Submitted to: Physiologia Plantarum
Publication Type: Peer Reviewed Journal
Publication Acceptance Date: 5/31/1996
Publication Date: N/A
Citation: N/A

Interpretive Summary: Use of 1kGy of gamma irradiation is allowed by the U.S. Food and Drug Administration as a treatment to delay maturation and extend shelf-life of edible fruits, which after commercial irradiation are for sale in 25 countries. The plasma membrane, under the peel, is the tissue which regulates muskmelon fruit shelf-life, and it is this same tissue which is the most sensitive to irradiation treatments. Irradiation using a commercial irradiator of muskmelon fruits with 1kGy of gamma-rays, then storage of irradiated and non-irradiated fruits for 10 days (under commercial storage conditions), slowed the progress fo fruit senescence. Two key components of melon senescence most affected by irradiation were reduced loss of enzyme activity responsible for cellular function and reduced loss of plasma membrane phospholipids responsible for membrane structure and function. With 1 kGy of gamma irradiation to muskmelon fruit is initially stressful, it is useful for slowing melon senescence and extending postharvest shelf-life.

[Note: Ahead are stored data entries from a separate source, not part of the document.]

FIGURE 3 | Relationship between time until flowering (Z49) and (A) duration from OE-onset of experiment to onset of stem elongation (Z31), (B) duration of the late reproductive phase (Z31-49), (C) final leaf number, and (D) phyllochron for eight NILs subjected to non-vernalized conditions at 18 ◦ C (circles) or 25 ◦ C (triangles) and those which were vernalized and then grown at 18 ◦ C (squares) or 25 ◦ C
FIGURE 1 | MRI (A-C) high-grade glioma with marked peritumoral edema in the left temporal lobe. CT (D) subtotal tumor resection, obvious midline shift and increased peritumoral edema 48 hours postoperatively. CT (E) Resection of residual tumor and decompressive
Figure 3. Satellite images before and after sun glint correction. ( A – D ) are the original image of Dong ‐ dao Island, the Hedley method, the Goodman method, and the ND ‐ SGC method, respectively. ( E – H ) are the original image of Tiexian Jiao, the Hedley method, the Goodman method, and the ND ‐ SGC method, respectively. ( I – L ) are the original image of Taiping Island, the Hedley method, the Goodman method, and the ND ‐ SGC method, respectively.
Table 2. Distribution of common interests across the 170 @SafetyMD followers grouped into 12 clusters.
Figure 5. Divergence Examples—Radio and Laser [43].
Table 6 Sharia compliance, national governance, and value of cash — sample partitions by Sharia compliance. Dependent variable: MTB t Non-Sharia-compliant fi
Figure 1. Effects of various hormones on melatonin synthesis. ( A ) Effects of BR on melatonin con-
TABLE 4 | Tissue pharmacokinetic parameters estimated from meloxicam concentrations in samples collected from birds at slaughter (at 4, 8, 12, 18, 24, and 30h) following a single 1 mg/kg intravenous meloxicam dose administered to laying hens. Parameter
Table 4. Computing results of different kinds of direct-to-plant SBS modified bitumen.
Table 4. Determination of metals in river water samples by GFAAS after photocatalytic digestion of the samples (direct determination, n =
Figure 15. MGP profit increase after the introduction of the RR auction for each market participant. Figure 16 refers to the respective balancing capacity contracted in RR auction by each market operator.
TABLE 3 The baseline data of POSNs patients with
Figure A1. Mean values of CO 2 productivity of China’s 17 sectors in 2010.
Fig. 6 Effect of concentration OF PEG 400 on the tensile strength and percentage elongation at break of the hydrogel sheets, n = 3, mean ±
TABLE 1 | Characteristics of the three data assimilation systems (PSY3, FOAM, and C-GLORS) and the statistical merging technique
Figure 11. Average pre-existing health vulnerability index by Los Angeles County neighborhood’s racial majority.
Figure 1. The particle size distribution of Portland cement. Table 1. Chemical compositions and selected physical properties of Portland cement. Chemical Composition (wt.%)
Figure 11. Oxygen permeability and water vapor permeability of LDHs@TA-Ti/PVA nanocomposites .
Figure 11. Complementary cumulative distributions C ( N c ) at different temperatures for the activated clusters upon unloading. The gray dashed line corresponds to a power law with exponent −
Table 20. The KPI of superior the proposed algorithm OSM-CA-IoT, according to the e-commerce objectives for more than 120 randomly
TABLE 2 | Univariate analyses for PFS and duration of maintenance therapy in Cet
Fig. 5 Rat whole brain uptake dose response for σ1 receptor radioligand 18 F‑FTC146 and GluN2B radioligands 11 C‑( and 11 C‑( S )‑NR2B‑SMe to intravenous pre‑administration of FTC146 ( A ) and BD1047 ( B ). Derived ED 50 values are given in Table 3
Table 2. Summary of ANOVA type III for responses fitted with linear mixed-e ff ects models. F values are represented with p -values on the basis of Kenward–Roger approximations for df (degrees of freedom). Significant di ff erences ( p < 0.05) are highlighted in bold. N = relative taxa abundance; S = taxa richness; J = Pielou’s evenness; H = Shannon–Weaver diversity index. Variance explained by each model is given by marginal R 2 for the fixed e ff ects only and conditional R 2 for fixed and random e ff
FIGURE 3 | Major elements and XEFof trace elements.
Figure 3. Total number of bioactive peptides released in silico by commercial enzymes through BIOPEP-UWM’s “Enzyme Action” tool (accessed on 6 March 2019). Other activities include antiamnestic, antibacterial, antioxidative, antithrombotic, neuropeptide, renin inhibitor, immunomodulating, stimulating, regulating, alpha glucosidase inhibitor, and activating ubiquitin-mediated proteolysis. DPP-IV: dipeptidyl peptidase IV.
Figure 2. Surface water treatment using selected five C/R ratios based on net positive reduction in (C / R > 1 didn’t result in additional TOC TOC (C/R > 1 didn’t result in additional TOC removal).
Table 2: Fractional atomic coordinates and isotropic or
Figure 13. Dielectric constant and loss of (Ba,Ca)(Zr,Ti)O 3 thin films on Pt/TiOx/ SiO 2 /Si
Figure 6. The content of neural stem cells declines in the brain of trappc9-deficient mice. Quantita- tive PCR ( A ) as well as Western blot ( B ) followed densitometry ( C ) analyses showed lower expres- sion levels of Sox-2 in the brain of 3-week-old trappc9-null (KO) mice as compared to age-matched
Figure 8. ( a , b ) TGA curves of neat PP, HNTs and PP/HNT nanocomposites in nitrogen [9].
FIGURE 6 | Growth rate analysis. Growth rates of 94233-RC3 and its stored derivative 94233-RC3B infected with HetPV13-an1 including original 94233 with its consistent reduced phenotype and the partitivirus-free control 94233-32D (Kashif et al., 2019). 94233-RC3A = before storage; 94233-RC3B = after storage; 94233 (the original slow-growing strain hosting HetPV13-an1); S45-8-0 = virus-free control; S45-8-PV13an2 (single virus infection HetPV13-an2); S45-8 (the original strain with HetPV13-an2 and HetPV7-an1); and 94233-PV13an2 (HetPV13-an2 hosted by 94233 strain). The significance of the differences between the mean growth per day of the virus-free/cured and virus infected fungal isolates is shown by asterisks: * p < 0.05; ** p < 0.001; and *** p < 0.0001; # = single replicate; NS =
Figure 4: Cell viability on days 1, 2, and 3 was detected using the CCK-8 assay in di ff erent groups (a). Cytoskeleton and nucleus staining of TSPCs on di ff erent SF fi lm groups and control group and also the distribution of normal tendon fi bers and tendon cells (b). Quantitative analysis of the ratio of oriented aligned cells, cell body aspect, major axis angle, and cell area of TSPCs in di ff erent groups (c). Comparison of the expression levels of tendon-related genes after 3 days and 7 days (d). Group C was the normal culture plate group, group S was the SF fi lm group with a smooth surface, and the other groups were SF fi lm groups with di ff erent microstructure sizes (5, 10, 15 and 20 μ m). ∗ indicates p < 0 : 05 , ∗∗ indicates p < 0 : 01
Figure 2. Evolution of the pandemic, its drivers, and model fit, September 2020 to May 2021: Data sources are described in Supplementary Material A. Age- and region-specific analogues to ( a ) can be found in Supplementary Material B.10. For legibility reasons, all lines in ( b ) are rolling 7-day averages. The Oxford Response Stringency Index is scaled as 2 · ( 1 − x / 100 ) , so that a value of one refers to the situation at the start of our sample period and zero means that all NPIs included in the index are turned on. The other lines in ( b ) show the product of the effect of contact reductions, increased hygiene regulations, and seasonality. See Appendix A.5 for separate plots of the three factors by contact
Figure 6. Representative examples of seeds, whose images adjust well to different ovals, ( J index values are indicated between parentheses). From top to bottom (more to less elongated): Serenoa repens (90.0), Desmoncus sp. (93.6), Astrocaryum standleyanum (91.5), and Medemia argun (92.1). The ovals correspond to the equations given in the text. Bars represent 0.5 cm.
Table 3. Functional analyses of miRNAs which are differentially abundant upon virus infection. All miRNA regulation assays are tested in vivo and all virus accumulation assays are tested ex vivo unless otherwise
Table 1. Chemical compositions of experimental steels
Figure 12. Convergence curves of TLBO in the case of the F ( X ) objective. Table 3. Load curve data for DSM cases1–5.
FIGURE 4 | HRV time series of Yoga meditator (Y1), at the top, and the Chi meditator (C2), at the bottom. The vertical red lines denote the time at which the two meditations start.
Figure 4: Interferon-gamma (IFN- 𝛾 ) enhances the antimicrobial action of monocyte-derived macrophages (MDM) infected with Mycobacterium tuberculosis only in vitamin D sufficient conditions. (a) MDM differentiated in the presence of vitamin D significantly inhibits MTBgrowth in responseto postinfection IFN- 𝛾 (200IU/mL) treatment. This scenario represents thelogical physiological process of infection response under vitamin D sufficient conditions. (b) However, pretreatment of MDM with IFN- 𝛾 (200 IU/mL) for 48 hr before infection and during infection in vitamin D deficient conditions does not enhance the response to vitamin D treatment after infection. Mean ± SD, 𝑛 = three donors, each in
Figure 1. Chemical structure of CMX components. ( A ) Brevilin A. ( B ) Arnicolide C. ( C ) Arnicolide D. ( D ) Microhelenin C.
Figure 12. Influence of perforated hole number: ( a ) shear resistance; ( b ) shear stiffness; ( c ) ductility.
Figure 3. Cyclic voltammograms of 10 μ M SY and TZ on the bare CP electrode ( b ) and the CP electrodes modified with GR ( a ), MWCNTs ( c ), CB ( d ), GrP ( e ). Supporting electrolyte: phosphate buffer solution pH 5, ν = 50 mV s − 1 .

Technical Abstract: Gamma-irradiation (1.0 kGy) of intact, newly-harvested, mature muskmelon fruit appears to have an immediate deleterious effect, but also a long-term beneficial effect, on the integrity and function of the plasma membrane (PM) of hypodermal mesocarp tissue. The initial consequences of gamma-irradiation included an increase in the free sterol to phospholipid ratio, resulting at least in part from deglycosylation of steryl glycosides, a decrease in the spinasterol:7-stigmastenol ratio in each of the PM steryl lipids (free sterols, steryl glycosides, and acylated steryl glycosides), and a decrease in H+-ATPase activity. Irradiation did not increase protein loss, suggesting that the decrease in H+-ATPase activity resulted from either direct inactivation of the enzyme or altered PM ordering caused by the steryl lipid modifications. The long term beneficial effects of irradiation, observed following 10 days of commercial storage, included greater retention of total PM protein, a diminished decline in total PM phospholipids (PL) and in the PL:protein ratio, and maintenance of greater overall H+-ATPase activity (activity was the same as in controls on a per mg protein basis, but there was > 30% more protein in the PM of stored irradiated fruit). These results indicate that 1 kGy gamma irradiation administered prior to storage slowed the progression of two key parameters of senescence, PM protein loss and PL catabolism.